Cross River State Targets Unlicensed Online Gambling Operators

Author: Cezary Kowalski

Date: 14.10.2025

The Cross River State Lotteries and Gaming Agency has initiated enforcement actions against unlicensed online lottery and sports betting platforms, following new legislation enabling collaboration with Google to remove illicit content and block advertisements from unregistered operators.

New Legislation Enables Technology Platform Cooperation

Director-General Michael Eja outlined the enforcement initiative during an October 8 Abuja briefing. Explaining that previous regulatory gaps prevented effective oversight of digital platforms lacking physical state presence. Governor Bassey Otu signed the Cross River State Lotteries and Gaming Agency Law 2025 earlier this year, providing legal authority for technology platform cooperation.

“The main issue was enforcement against online operators lacking physical presence in the state. That changed with the passage of the Cross River State Lotteries and Gaming Agency Law 2025, signed by Governor Bassey Otu earlier this year.
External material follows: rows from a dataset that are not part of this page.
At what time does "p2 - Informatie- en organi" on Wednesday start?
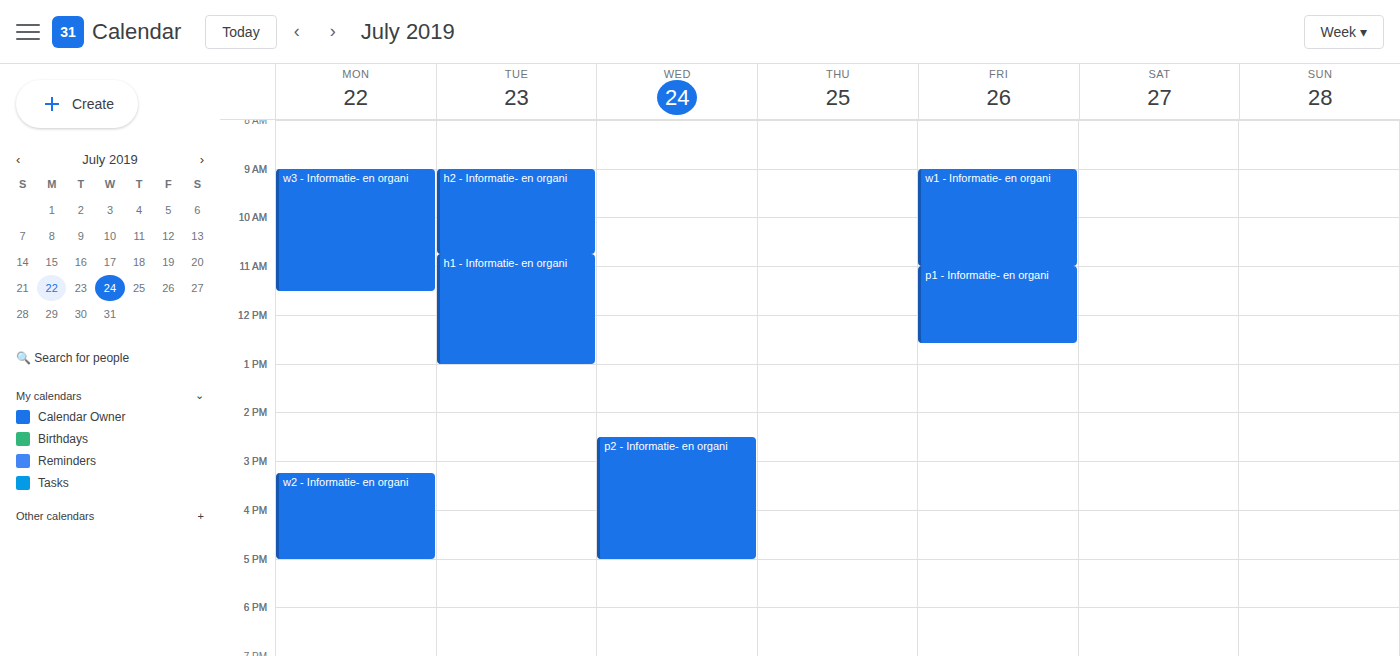
2:30 PMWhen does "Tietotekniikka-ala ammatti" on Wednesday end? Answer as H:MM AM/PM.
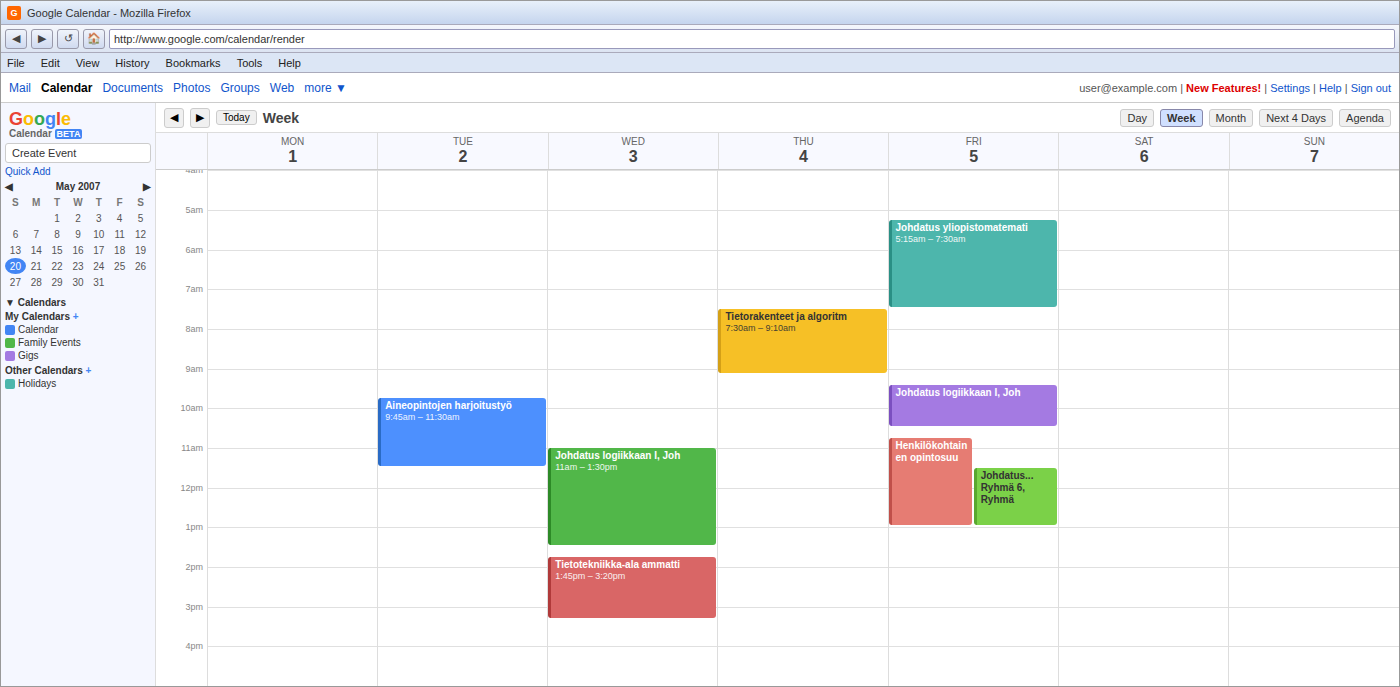
3:20 PMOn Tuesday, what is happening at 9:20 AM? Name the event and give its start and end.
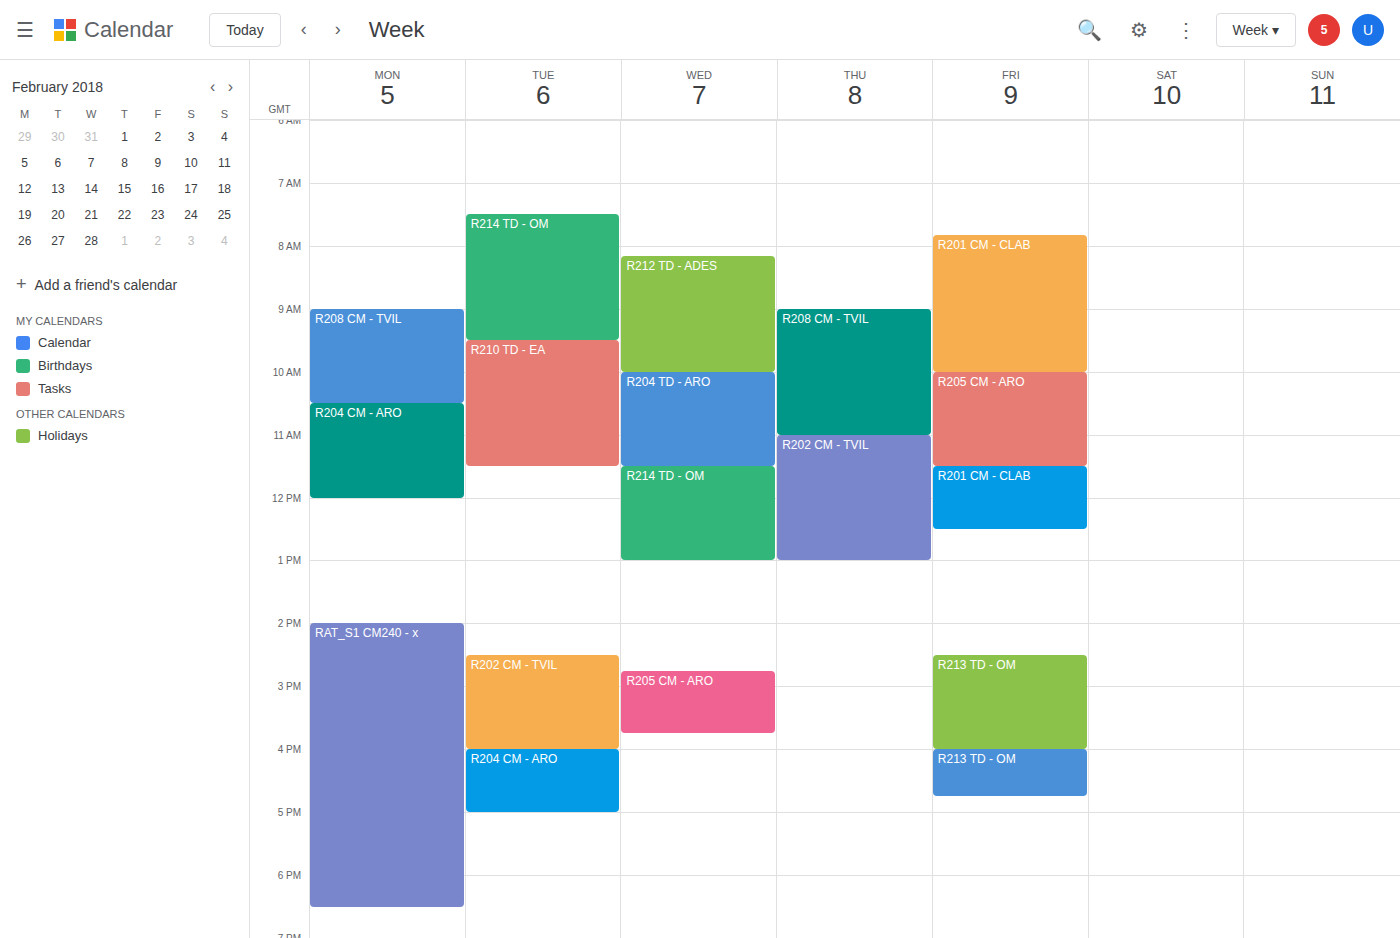
"R214 TD - OM", 7:30 AM to 9:30 AMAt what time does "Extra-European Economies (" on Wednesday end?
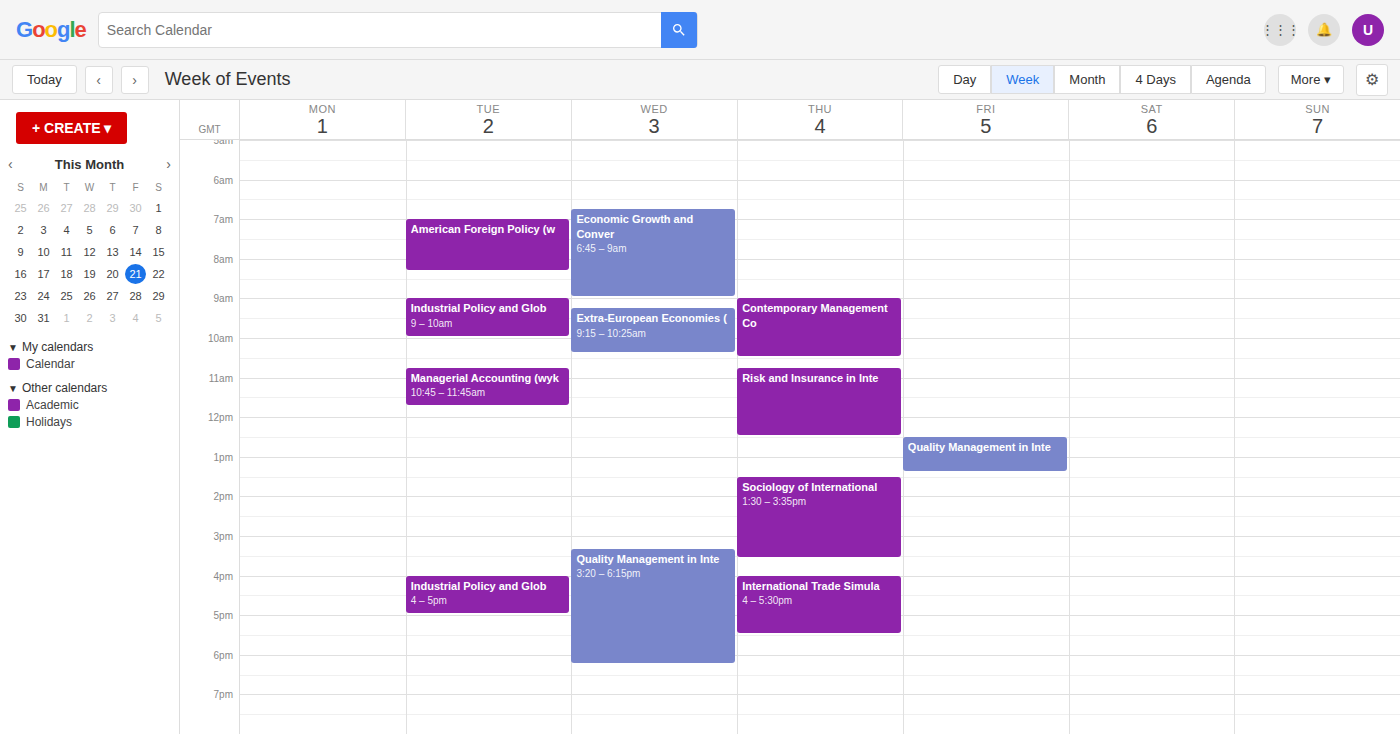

The legislation provides the legal foundation for the agency to collaborate with tech giants like Google,” Eja stated. The agency can now request illicit content removal, advertisement blocking, and court action support against violators. Licensed operators will face reduced unregulated competition and gain permission to run targeted Google ads within the state starting October 15.

State Joins National Reciprocity Licensing Framework

Cross River joined the Federation of State Gaming Regulators of Nigeria in May. Adopting a reciprocity licensing system allowing single permits for nationwide operations among 25 member states. Eja projects the framework will generate shared state revenue through 11% tax on gross gaming income and standardized annual fees of $68 000 per operator effective 2026. FSGRN offers fee waivers this year to encourage early adoption.

“Harmonising licences cuts costs for companies and boosts our internal revenue without raising taxes on residents. It funds local needs like schools and roads, real benefits for communities,” Eja explained. The agency plans regular audits and public advisories to guide operator compliance as Nigeria’s betting market develops state-level regulatory templates.